A music festival headed to Lake of the Ozarks has drawn the attention of at least one state representative.

In response to a slew of contacts from constituents, State Representative Rocky Miller (R-124) is spearheading efforts to make certain the promoters of "The Gathering" are held accountable and follow state and local rules and regulations.

The event is scheduled to be held in August at a campground in Kaiser.

According to a report by the Associated Press, the festival is headlined by the rap-metal group Insane Clown Posse. For the last seven years, the festival has been held at Hogrock in southern Illinois.

Suburban Detroit-based Psychopathic Records Inc. offered few details on the shift from the Hogrock campsite near Cave-In-Rock to Lake of the Ozarks.

The two members of Insane Clown Posse are Joseph Bruce and Joseph Utsler, who perform as wicked clowns. Insane Clown Posse performs a style of hardcore hip hop known as horrorcore and is known for its elaborate live performances. Their followers are referred to as "Juggalos."

"I got a lot of contacts on the latest music festival coming to the area," Miller said in a report to his constituents on Feb. 7. "After some research, I discovered this festival is headlined by the Insane Clown Posse (ICP). The followers of the ICP are known as the Juggalos."

The event is said to attract tens of thousands of participants. The festival has gained a bad reputation.

Miller said while it is not possible for him to stop the event, his office did contact all the state agencies involved and verifying they knew of the festival to ensure all of the applicable laws are followed.

According to Miller, his office has notified the Departments of Natural Resources, Health, Transportation, Public Safety and Tourism.

"In addition, we have contacted the Secretary of State and Attorney General Offices," Miller said.
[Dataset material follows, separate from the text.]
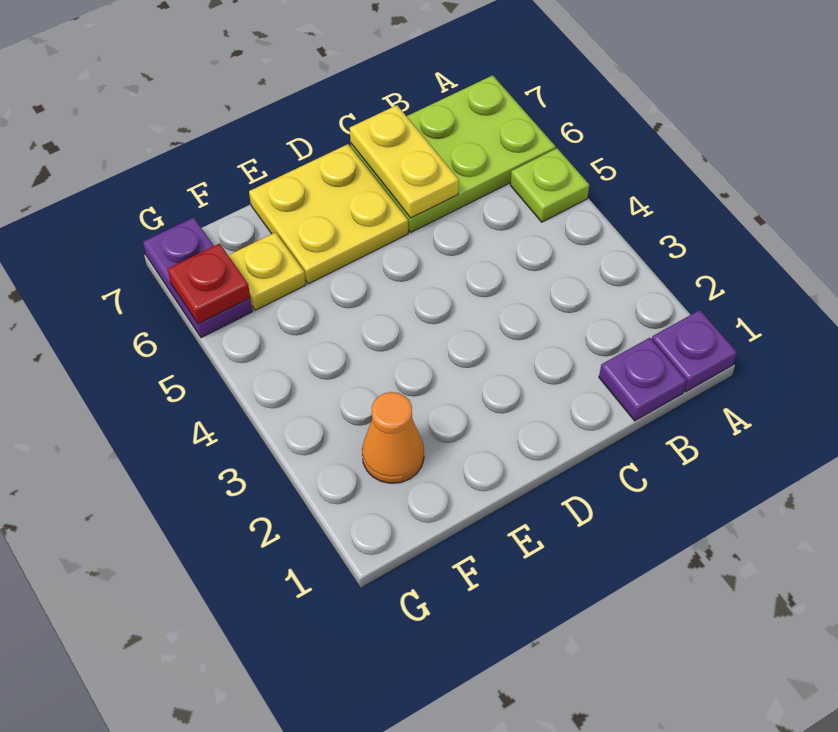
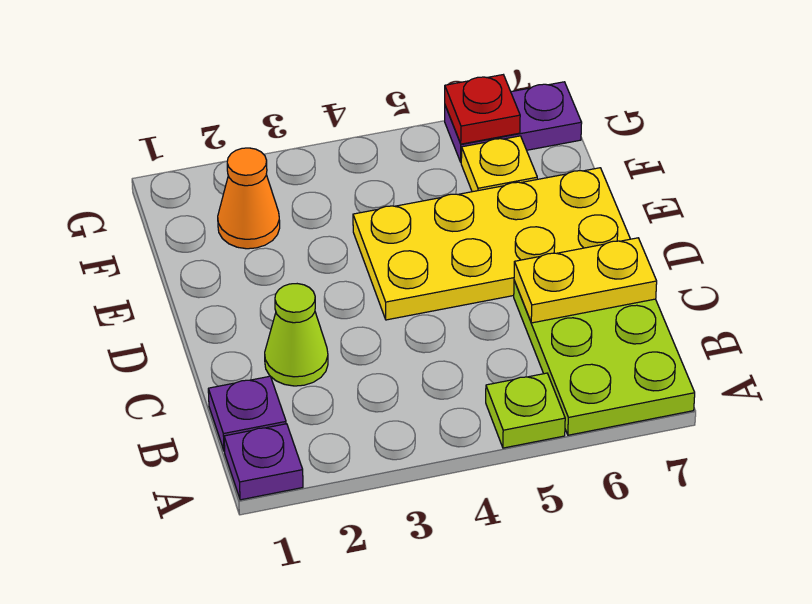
none -> lime 1x1 cone [265,284,328,386]
yellow 2x2 plate [249,144,408,284] -> yellow 2x4 plate [353,168,630,320]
"This may not sound like much, but anyone previously putting on an outdoor festival will tell you that a lot of state agencies need to be satisfied. We are also researching to see if the music promoters can be bonded to verify that all of our law enforcement and other tax paid services will be paid for," he said in the report. "This festival has a bad reputation from what I can obtain from the internet, but I am hopeful that if they can follow our local and state laws, everyone attending can have a good, safe time and all other visitors and locals will be protected."

Miller County Sheriff Bill Abbott said he would be contacting other law enforcement agencies to assist during the festival.